TEXT PASSAGE:
━━━━━━━━━━━━━━━━━━━━
At this time, migrator.sh
will handle three kinds of migrations, full, incremental, and automatic incremental:
- A full migration is where
migrator.sh
will immediately shut down the instance (if running), fully migrate over to the DEST Compute Node all of the instance's datasets, and if the instance was previously running, restart it on the DEST Compute Node. - An incremental migration allows the source instance to continue running while the datasets are incrementally transferred, and requires the source instance to only be brought down for roughly 2-15 minutes (depending on the instance's activity and amount of changed data) at the end of the process.
- An automatic incremental migration is a variation of the incremental migration in which your VM stays up until the first snap is done, shuts down, and then the final snap is sent over.
━━━━━━━━━━━━━━━━━━━━
RECORDED INFORMATION:
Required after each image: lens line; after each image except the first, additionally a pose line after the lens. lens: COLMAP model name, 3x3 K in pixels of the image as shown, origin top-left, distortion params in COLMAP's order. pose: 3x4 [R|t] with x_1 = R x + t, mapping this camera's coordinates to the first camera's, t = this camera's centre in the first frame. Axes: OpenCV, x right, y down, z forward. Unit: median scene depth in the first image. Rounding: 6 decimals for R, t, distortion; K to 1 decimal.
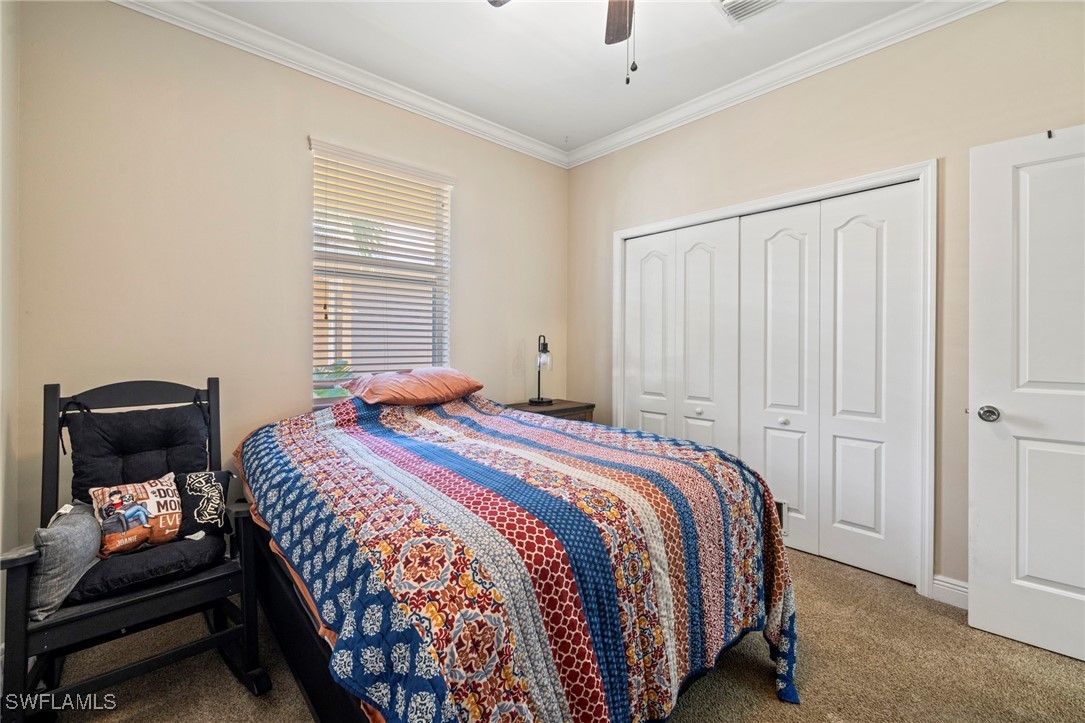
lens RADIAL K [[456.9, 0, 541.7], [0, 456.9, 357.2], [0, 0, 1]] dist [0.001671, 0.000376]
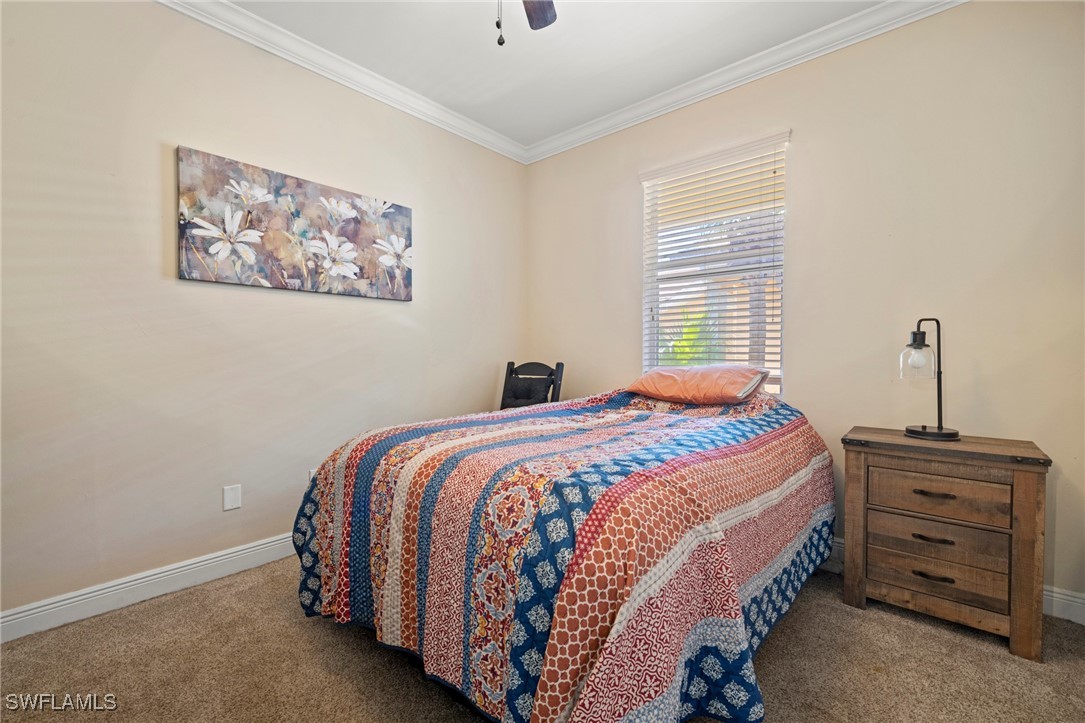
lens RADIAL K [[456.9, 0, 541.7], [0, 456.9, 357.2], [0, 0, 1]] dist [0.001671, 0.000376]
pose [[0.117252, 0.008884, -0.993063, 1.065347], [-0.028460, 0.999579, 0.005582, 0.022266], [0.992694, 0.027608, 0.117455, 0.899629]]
━━━━━━━━━━━━━━━━━━━━
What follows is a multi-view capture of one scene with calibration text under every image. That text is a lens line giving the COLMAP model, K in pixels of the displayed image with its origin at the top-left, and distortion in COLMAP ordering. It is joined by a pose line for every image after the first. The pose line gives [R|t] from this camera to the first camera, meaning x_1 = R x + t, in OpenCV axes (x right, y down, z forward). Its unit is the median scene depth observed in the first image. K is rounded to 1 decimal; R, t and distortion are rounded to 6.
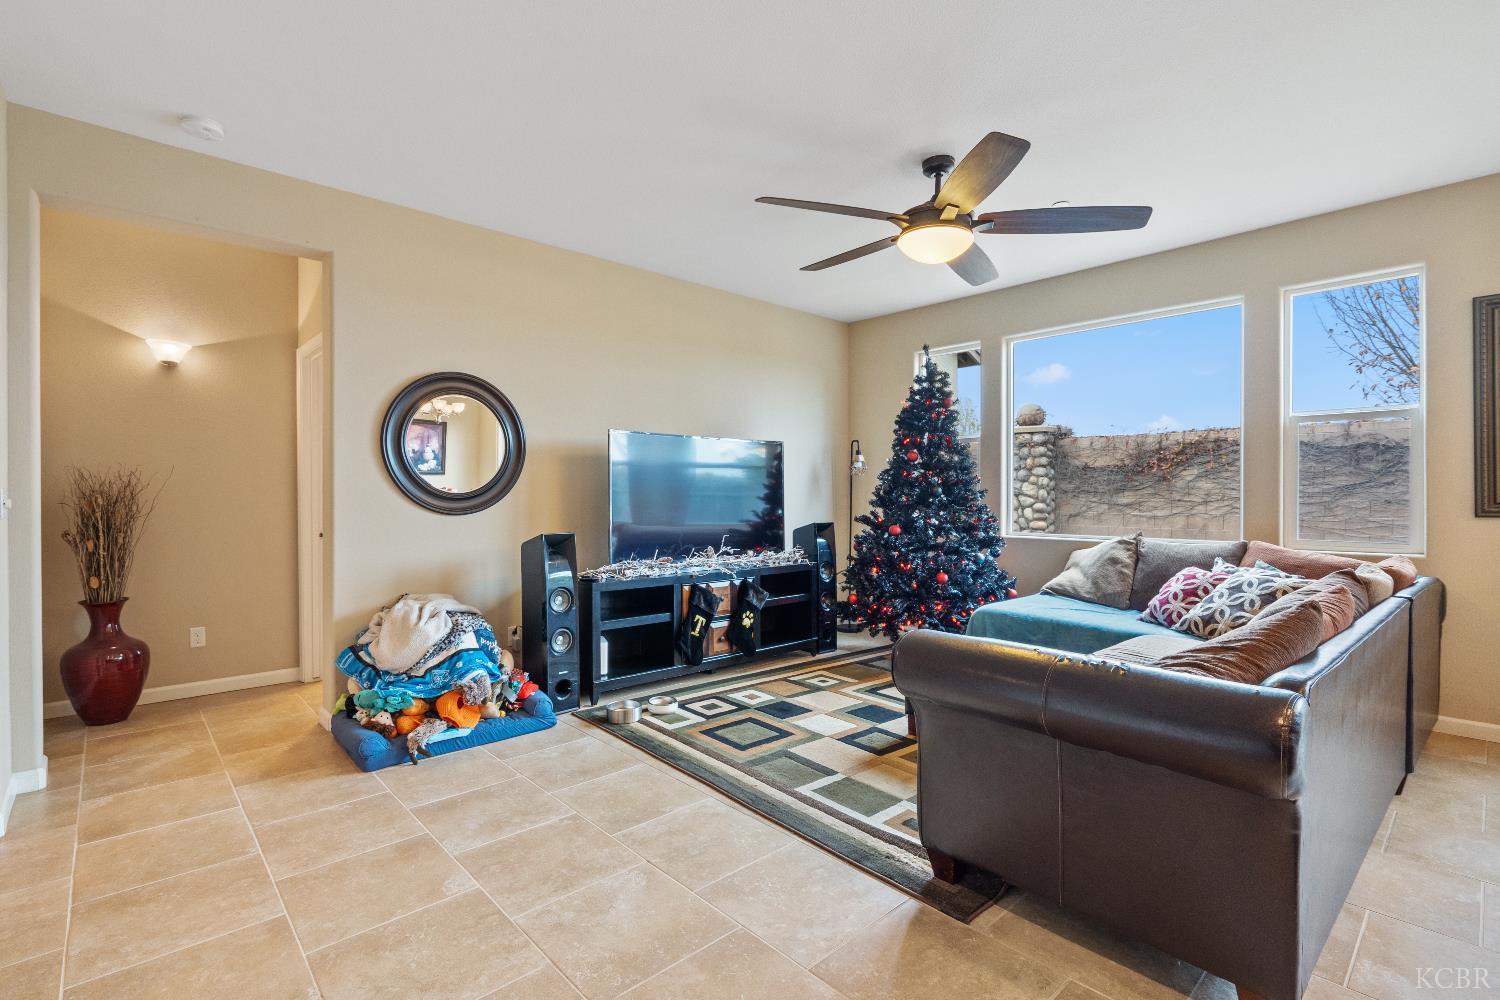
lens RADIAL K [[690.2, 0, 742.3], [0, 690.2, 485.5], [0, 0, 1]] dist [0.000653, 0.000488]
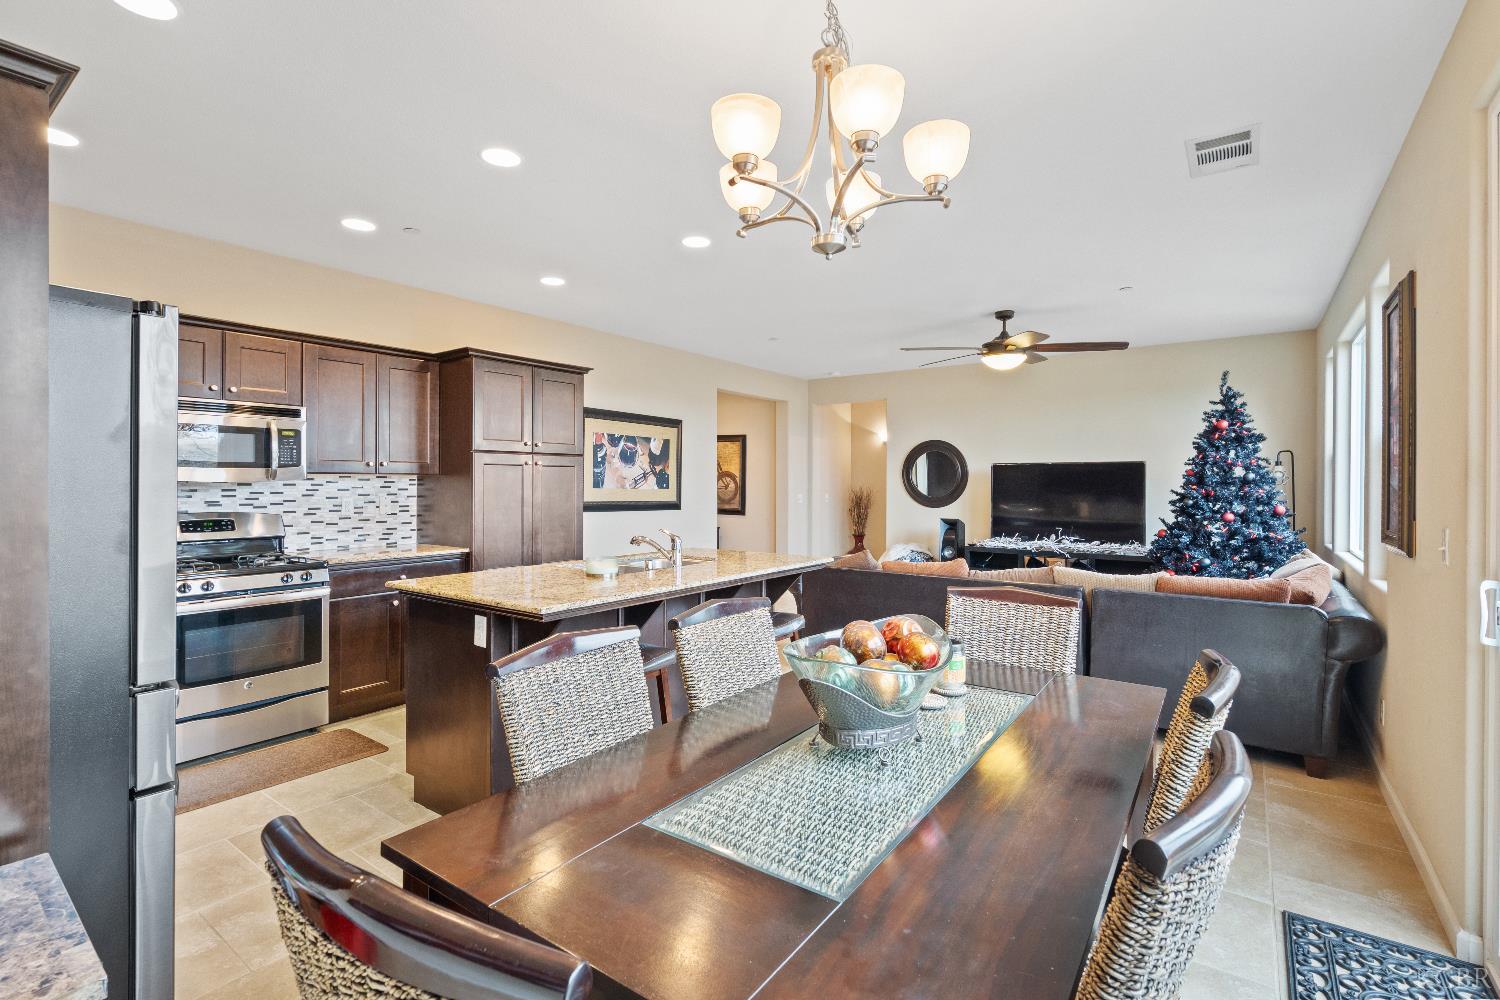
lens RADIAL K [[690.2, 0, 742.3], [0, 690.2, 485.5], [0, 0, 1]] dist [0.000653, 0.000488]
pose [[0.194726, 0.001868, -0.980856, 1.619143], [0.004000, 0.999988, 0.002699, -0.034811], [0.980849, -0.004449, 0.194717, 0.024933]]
━━━━━━━━━━━━━━━━━━━━
PROMPT: Repeat the migrator.sh text starting with "At this time, migrator.sh" and going on through "is sent over.", and switch "snap" to "snapshot" everywhere it appears.

REPLY TO THE EXERCISE:
At this time, migrator.sh
will handle three kinds of migrations, full, incremental, and automatic incremental:
- A full migration is where
migrator.sh
will immediately shut down the instance (if running), fully migrate over to the DEST Compute Node all of the instance's datasets, and if the instance was previously running, restart it on the DEST Compute Node. - An incremental migration allows the source instance to continue running while the datasets are incrementally transferred, and requires the source instance to only be brought down for roughly 2-15 minutes (depending on the instance's activity and amount of changed data) at the end of the process.
- An automatic incremental migration is a variation of the incremental migration in which your VM stays up until the first snapshot is done, shuts down, and then the final snapshot is sent over.